What *is* true is that, counterintuitively, there is no "center" to the spherical symmetry in the spacetime itself; i.e., there is no portion of the spacetime corresponding to the degenerate "sphere" with zero radius. The surface r = 0, the singularity, is not actually part of the spacetime. However, that doesn't take away the spherical symmetry anywhere else.

Staticity is not a premise of Birkhoff's Theorem. We've had this discussion before as well; I summarized the upshot of that discussion in a post on my PF blog:

https://www.physicsforums.com/blog.php?b=4211 [Broken]

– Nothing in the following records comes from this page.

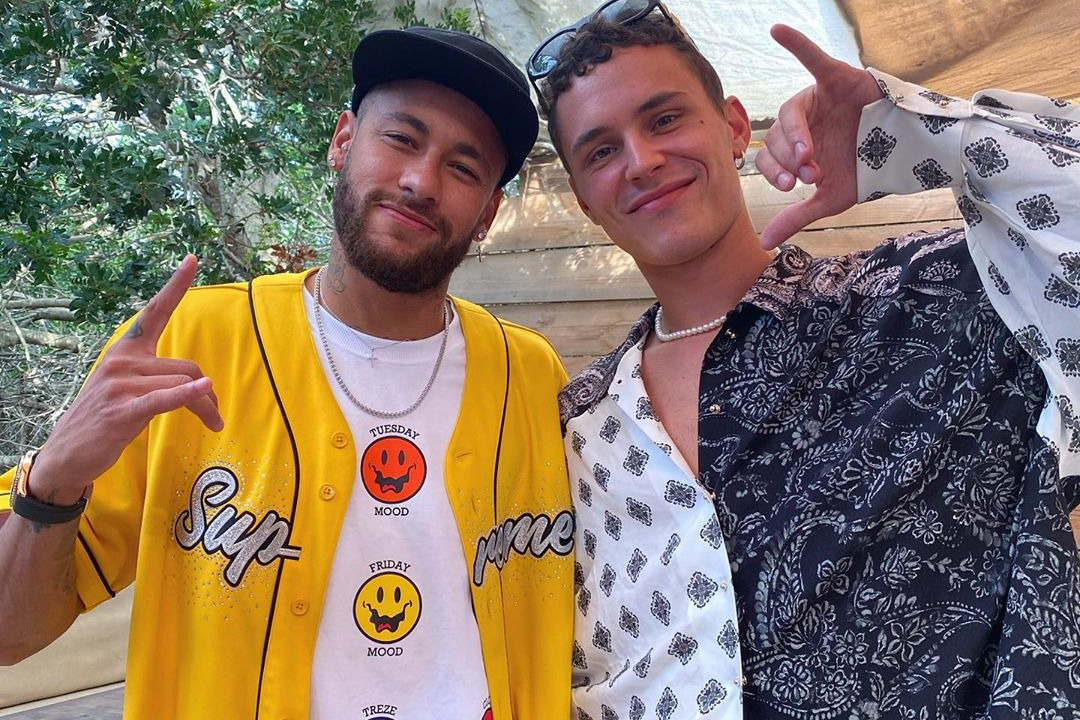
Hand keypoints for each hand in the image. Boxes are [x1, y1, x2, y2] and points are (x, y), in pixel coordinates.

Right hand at [32, 255, 222, 504]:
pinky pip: (164, 398)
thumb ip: (160, 377)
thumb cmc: (105, 419)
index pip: (154, 312)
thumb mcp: (129, 389)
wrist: (68, 454)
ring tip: (214, 424)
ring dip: (206, 407)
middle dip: (209, 393)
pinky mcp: (123, 410)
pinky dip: (188, 396)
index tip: (192, 259)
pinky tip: (205, 391)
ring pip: (185, 385)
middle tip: (216, 416)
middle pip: (188, 368)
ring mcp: (121, 385)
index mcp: (126, 350)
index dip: (175, 286)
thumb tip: (201, 383)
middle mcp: (122, 361)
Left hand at [756, 24, 884, 248]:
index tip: (796, 186)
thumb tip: (765, 243)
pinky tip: (777, 31)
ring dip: (795, 135)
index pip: (769, 160)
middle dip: (791, 159)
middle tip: (811, 172)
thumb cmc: (868, 171)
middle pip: (778, 137)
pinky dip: (796, 45)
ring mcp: (818, 100)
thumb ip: (796, 216)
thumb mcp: (829, 199)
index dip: (777, 173)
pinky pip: (814, 59)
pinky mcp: (837, 80)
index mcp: (796, 149)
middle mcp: (803, 123)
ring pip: (790, 113)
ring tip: (810, 153)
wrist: (912, 153)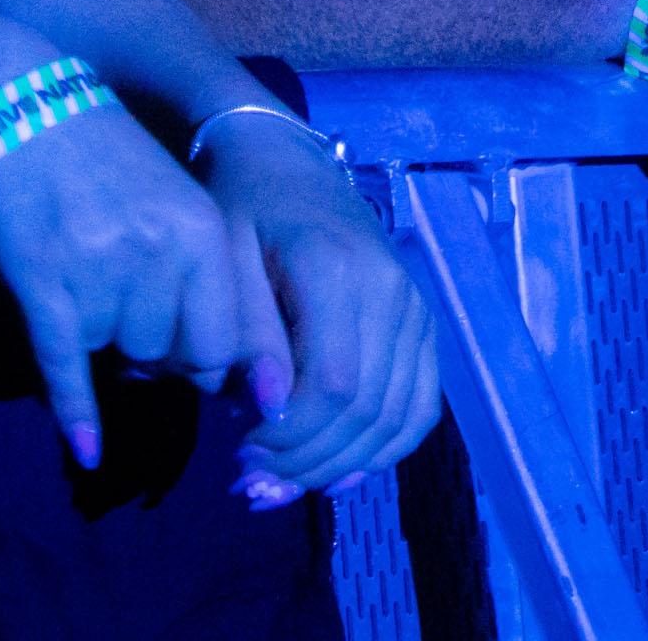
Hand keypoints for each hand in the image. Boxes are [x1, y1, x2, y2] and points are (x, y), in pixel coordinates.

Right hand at [0, 92, 254, 468]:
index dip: (208, 357)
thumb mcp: (167, 194)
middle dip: (153, 347)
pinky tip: (86, 447)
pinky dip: (75, 409)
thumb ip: (197, 269)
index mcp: (202, 229)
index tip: (193, 358)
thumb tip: (212, 365)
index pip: (229, 340)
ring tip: (78, 281)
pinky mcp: (39, 280)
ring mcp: (96, 268)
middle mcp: (158, 252)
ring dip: (103, 336)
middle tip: (121, 307)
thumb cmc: (93, 147)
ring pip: (119, 353)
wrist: (5, 94)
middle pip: (174, 354)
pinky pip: (66, 361)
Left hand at [201, 124, 440, 502]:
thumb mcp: (223, 254)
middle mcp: (393, 292)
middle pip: (368, 409)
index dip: (292, 435)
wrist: (284, 160)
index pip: (333, 384)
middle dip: (311, 460)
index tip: (241, 456)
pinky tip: (341, 474)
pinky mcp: (424, 325)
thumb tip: (271, 409)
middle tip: (254, 485)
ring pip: (399, 417)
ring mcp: (416, 309)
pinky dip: (384, 448)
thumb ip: (247, 329)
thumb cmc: (240, 205)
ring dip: (344, 465)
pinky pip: (420, 405)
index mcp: (338, 270)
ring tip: (285, 486)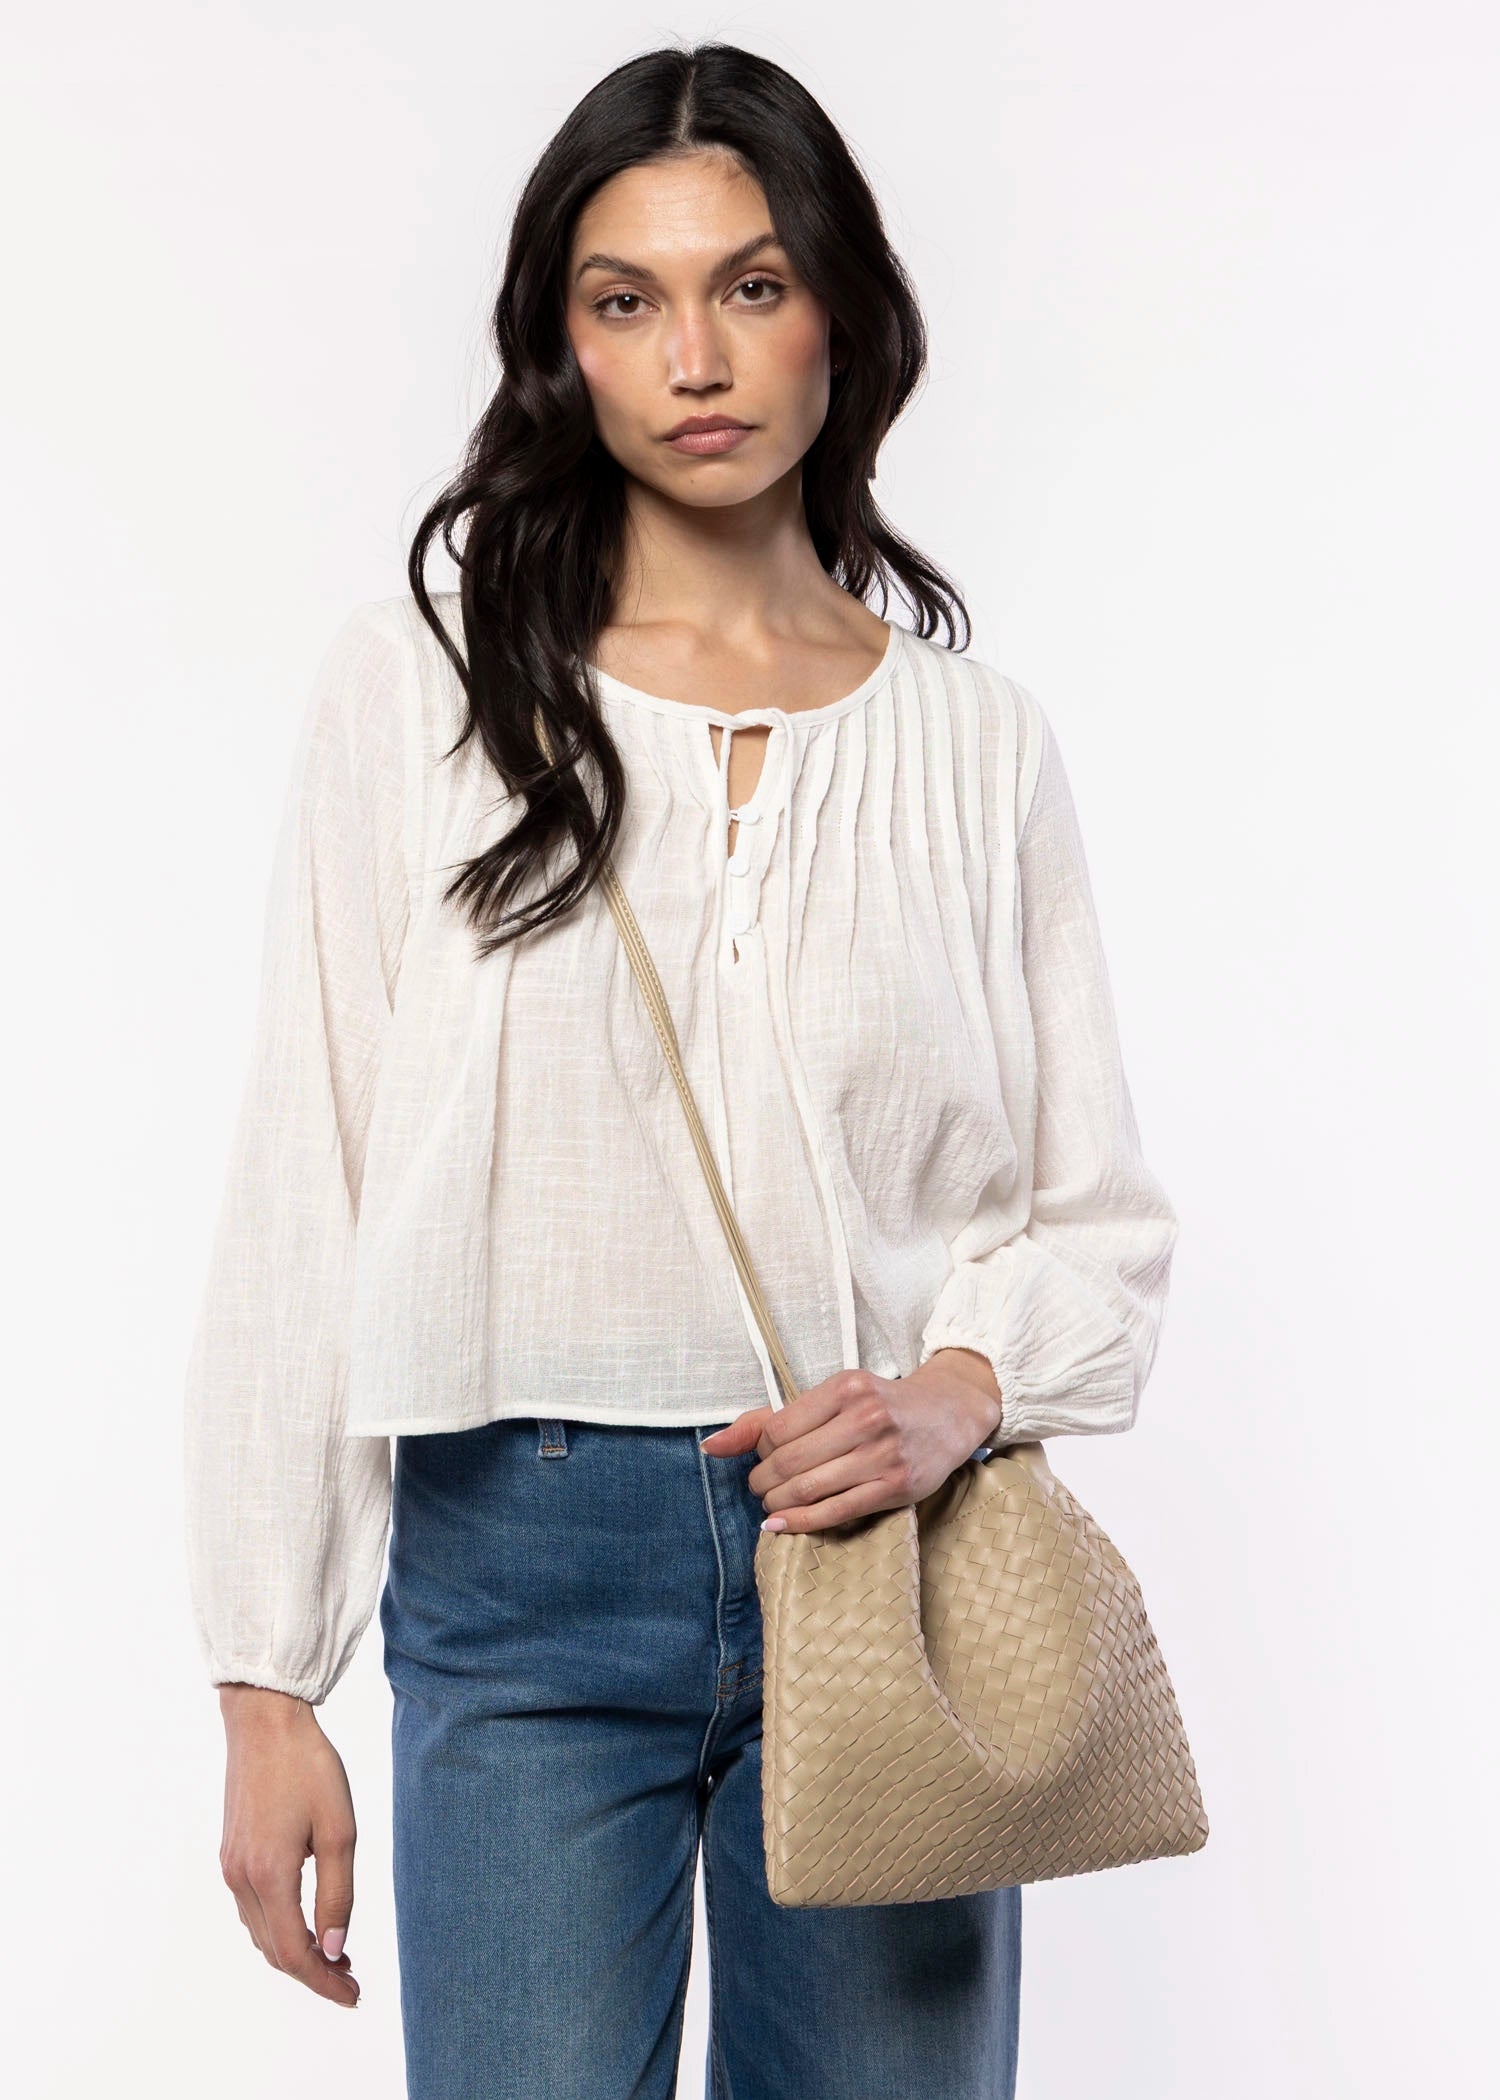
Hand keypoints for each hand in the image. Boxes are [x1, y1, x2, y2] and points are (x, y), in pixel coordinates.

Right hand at [217, 1685, 361, 2007]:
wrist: (265, 1723)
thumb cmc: (308, 1768)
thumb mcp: (339, 1829)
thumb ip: (337, 1892)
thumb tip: (336, 1948)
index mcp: (269, 1876)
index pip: (295, 1953)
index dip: (324, 1982)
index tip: (354, 1995)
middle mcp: (242, 1879)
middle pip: (275, 1950)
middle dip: (313, 1972)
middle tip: (351, 1980)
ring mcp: (232, 1866)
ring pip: (262, 1933)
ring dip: (296, 1952)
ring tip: (337, 1954)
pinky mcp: (232, 1853)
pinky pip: (253, 1909)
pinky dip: (280, 1927)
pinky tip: (307, 1919)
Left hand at [698, 1351, 1004, 1533]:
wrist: (948, 1414)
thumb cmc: (881, 1406)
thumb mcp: (832, 1397)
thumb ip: (771, 1419)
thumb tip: (710, 1446)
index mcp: (845, 1387)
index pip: (777, 1429)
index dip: (759, 1450)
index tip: (764, 1457)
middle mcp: (865, 1417)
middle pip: (788, 1462)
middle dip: (762, 1481)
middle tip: (761, 1487)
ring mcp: (883, 1453)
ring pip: (807, 1489)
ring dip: (776, 1503)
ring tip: (771, 1504)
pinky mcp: (896, 1486)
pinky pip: (835, 1512)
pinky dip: (799, 1522)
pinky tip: (781, 1524)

Last edited by a moderator: May 6, 2017
24. Sep 4, 2013

### TrickyDicky

This is correct for the case of an intrinsic S2 manifold, that is, one that is not embedded in euclidean or other space. Here we have a spherical surface and a Euclidean surface.

See above qualifier.
I'll concede this is not such a clear cut case as I maybe made it appear, as there are certain complexities in 4 dimensional space that are hard to visualize.
But certainly for all physical purposes that I've seen the Scwarzschild solution applied to there is a "center" where the geodesic incompleteness lies that breaks spherical symmetry.
I'd appreciate if you stopped repeating this unless you point to the specific discussion with a link. the last discussion I recall with you you had to retract a couple of things (so did I for that matter)
Sure, sorry about that, it doesn't add anything to my point or to the discussion anyway.

25. Sep 4, 2013

### Staff: Mentor

No, we have an R2's worth of S2 surfaces, so to speak; that is, we have a 2-parameter family of S2 surfaces, each of which is an "intrinsic S2 manifold" in and of itself, and each one of which has the appropriate metric on it for spherical symmetry.

This is true.

But this is false. The geodesic incompleteness doesn't have any effect on the spherical symmetry; it's a separate issue.